En quelques jours –trois, plus précisément-, le dossier –hyper sensible- de la santé de nos dirigeants politiques a refait surface pour s’imposer à «La Une» des journaux, sites web et autres radios et télévisions.

Les ennuis de santé ont frappé en même temps deux des plus importantes institutions du pays, en l’occurrence l’Assemblée des représentants du peuple (ARP) et la présidence de la République.

Le premier personnage de l’Etat à être hospitalisé est Abdelfattah Mourou, premier vice-président de l’ARP, qui a été, mercredi 19 juin 2019, victime d’un malaise ayant nécessité l’intervention d’un député-médecin, Dr Béchir Lazzam, puis celle d’une équipe médicale externe.

Trois jours plus tard, on apprend que le président de l’ARP, Mohamed Ennaceur, a lui aussi eu un ennui de santé, dont on ne connaît pas la date exacte, et révélé après coup, samedi 22 juin 2019 par Hassene Fathalli, responsable de l’information à l’ARP. Qui assure que «le président de l’ARP a eu un problème de santé passager, qu’il a surmonté et se porte bien maintenant». Puis d’annoncer que M. Ennaceur reprendra son activité lundi 24 juin en prenant part, dans la matinée, aux cérémonies marquant le 63ème anniversaire de la création de l’Armée tunisienne et, l’après-midi, une réunion des chefs des groupes parlementaires pour préparer la plénière du mardi 25 juin durant laquelle les députés doivent procéder à l’élection de l’Instance de bonne gouvernance et de lutte contre la corruption.

L’ARP s’est ainsi retrouvée –presque totalement- «décapitée», obligeant Faoudha Ben Fedha, deuxième vice-président, à en prendre les commandes.

Vendredi 21 juin aussi a été révélée l’hospitalisation du président Béji Caïd Essebsi à l’Hôpital militaire.
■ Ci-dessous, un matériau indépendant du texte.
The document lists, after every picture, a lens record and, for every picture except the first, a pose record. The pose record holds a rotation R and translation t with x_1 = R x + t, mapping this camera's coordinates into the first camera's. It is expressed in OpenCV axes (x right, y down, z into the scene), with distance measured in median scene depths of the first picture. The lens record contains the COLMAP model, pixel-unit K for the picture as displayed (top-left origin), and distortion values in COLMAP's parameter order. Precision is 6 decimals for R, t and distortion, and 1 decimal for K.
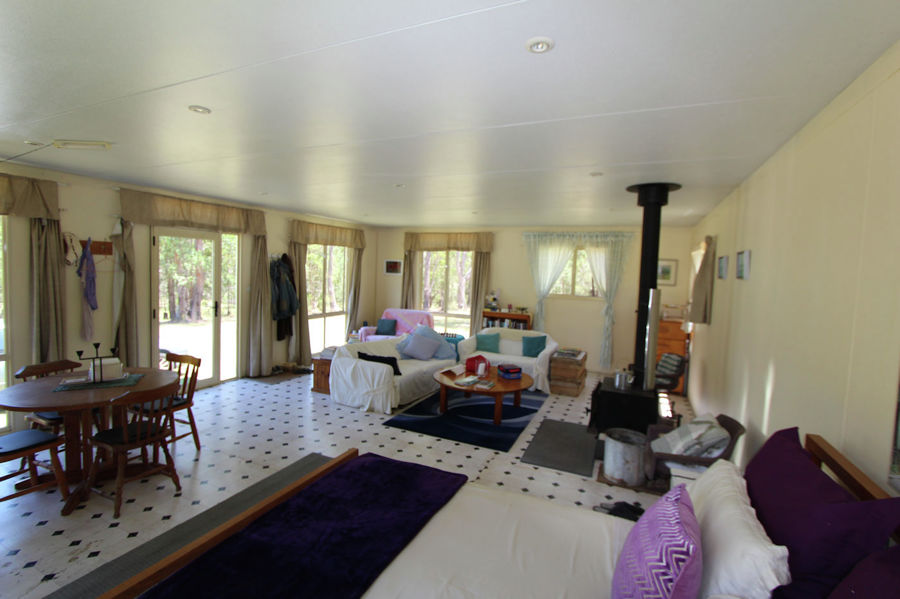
lens RADIAL K [[410.3, 0, 448.1], [0, 410.3, 303.7], [0, 0, 1]] dist [-0.005136, -0.000724]
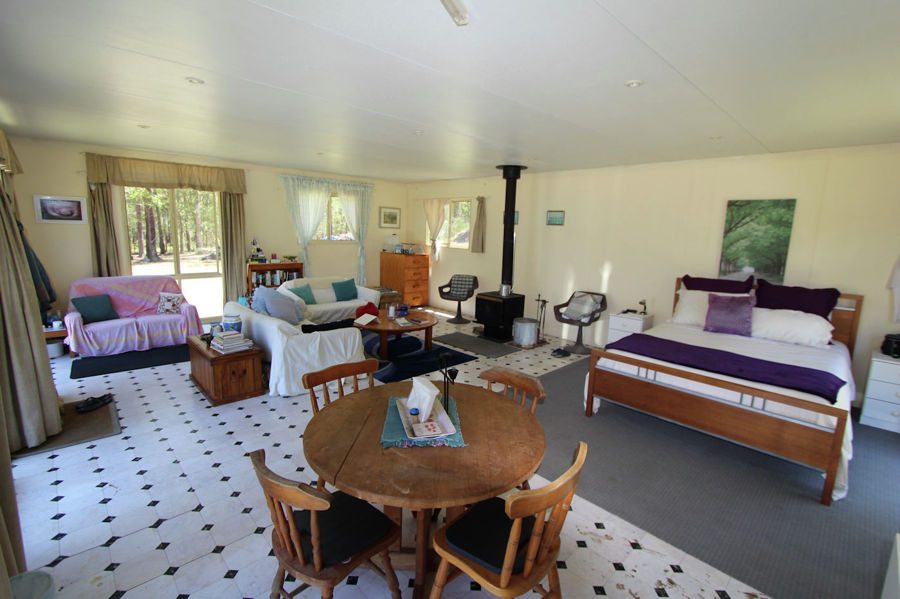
lens RADIAL K [[410.3, 0, 451.3], [0, 410.3, 295.3], [0, 0, 1]] dist [-0.005136, -0.000724]
pose [[0.373474, -0.176060, 0.910780, -0.562293], [0.059791, 0.984351, 0.165764, -0.036085], [-0.925712, -0.007452, 0.378156, 0.299588]]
Comme d’habitude, l’information a été dévoilée par une source externe à la présidence de la République –les réseaux sociaux, en l’occurrence- qui n’est intervenu qu’après coup.

En effet, après que des sources anonymes de la présidence ont démenti à El Hiwar Ettounsi et à la radio Mosaïque FM les «rumeurs» sur les informations alarmantes colportées à ce sujet, Saïda Garrach est monté au créneau pour abonder, en deux temps, dans le même sens, sur son compte Facebook.

En effet, la porte-parole de la présidence de la République a voulu, d’abord, «rassurer tous que le président de la République se porte bien, qu’il a juste subi quelques examens ordinaires à l’Hôpital militaire».

Puis, revenant à la charge, Mme Garrach a réitéré que «le président se porte bien, il n’y a pas lieu de s’inquiéter», et apporter l’explication qu’elle n’a pas donnée dans sa première intervention, à savoir que s’il «a subi quelques examens ordinaires», c’est «à la suite d’une léger malaise sans gravité».

Avant d’être hospitalisé, le chef de l’Etat a disparu de la circulation pendant cinq jours. En effet, sa dernière activité remonte au jeudi 20 juin (deux audiences accordées respectivement à Madeleine Albright, présidente du conseil d’administration du National Democratic Institute –à l’occasion de la tenue de sa réunion annuelle en Tunisie-, et à Nabil Bafoun, président de l’Instance supérieure indépendante pour les élections –ISIE).

Avant cela, il faut remonter au 14 juin pour trouver trace d’une activité, officielle du moins, du chef de l’Etat (audience à une délégation d’EuroMed Droits, le réseau méditerranéen des Droits de l’Homme).

La situation que vient de vivre la Tunisie n’a rien d’étonnant. Elle résulte de la conjonction de deux éléments, l’un conjoncturel -la situation politique tendue (plus tendue que d’habitude) dans le pays en général et à l’ARP en particulier- et d’un autre structurel : l’âge très avancé de deux des trois personnages de l’Etat (93 ans pour le président de la République en novembre prochain et 85 ans pour le président de l’ARP depuis mars 2019). Un élément négligé par la nouvelle Constitution –qui ne fixe pas de limite d’âge pour l’accession à la présidence de la République, et fait de la Tunisie une véritable gérontocratie-, qui ajoute à la fragilité du système politique et du pays, et qui devra être discutée le jour où un amendement de la loi suprême est mis sur la table.